3 Parks and Recreation
Amy Poehler was the one who spotted Abbi Jacobson and Ilana Glazer’s web series and helped them to shepherd it to television. She was credited as an executive producer on the show. So, no Broad City fan’s watchlist is complete without Parks and Recreation, the show that carried Poehler to stardom after she departed Saturday Night Live.
As a workplace-based mockumentary, Parks and Rec feels like a pale imitation of The Office in its first season, but that was just because they hadn’t figured out Poehler’s character, Leslie Knope. In the years following, Leslie would become one of television’s greatest feminist icons – and she’s surrounded by a hilarious supporting cast, too.
2 Unbreakable Kimmy Schmidt
Netflix’s Unbreakable Kimmy Schmidt has a female lead in New York City, just like Broad City, but the big distinction is that Kimmy was kidnapped by a doomsday cult when she was a teenager. In the first episode, the girls are discovered living in a bunker when Kimmy is in her twenties and they all get taken to New York for an appearance on a TV talk show.
After that, Kimmy decides to stay in New York. She finds an apartment with a struggling actor and has to suddenly face adulthood and take on the world after years in the bunker. It’s a brilliant show from the mind of Tina Fey.
Phoebe Waller-Bridge’s show Fleabag has the sensibility and message of female empowerment to make it Britain’s answer to Broad City.
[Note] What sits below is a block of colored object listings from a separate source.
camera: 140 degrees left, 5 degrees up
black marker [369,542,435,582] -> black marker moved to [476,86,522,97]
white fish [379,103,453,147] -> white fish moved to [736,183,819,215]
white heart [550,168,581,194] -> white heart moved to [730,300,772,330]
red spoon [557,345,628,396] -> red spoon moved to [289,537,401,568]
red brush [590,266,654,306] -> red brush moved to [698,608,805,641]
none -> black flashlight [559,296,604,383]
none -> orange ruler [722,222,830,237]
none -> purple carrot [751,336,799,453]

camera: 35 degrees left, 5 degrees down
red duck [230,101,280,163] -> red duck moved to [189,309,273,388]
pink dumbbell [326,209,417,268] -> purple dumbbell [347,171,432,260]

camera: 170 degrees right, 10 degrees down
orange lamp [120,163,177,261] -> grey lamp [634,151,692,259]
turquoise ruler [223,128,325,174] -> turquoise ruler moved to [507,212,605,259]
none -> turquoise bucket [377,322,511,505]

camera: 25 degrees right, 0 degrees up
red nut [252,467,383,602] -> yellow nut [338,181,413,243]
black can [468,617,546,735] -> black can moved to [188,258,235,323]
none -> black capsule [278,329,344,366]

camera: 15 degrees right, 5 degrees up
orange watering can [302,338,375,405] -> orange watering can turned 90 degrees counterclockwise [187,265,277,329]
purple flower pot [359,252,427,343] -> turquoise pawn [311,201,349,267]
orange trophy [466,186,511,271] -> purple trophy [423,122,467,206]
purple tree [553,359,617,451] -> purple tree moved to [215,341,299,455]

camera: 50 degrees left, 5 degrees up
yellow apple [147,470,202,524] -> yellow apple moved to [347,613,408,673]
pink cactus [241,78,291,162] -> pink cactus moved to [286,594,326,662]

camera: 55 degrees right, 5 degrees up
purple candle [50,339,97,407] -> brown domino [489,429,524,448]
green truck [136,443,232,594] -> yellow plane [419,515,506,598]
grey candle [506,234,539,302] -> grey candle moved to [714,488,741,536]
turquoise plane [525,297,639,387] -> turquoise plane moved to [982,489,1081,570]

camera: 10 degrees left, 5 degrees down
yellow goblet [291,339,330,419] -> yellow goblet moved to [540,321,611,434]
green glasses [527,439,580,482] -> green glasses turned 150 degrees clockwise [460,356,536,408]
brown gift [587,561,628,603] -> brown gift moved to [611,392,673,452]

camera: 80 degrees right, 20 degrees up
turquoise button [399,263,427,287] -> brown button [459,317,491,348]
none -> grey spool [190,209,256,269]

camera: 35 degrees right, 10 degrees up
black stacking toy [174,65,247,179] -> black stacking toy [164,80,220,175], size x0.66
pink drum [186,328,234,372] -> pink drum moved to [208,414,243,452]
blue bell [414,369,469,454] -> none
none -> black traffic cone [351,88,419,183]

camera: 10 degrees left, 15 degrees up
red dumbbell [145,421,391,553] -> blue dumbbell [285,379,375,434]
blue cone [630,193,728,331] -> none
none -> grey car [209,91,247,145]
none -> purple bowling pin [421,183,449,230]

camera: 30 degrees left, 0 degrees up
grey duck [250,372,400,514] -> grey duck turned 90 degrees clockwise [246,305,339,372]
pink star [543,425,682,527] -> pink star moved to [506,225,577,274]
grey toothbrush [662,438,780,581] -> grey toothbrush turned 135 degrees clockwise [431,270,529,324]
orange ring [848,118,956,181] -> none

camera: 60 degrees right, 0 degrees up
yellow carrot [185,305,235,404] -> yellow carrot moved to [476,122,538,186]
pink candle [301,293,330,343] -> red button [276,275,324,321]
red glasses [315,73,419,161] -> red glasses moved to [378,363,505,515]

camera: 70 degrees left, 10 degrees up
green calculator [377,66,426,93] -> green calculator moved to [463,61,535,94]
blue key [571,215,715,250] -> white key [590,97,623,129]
Waller-Bridge’s title character is the focus of the series, with all the supporting characters around her contributing to her narrative, so there’s no hilarious double act like Abbi and Ilana.
However, it is just as accurate a portrayal of modern women, and she does break the fourth wall a lot, which creates a kind of double act: Fleabag as she presents herself to the people around her and Fleabag as she tells the audience her innermost thoughts. It’s a brilliantly written, brilliantly acted, innovative comedy series.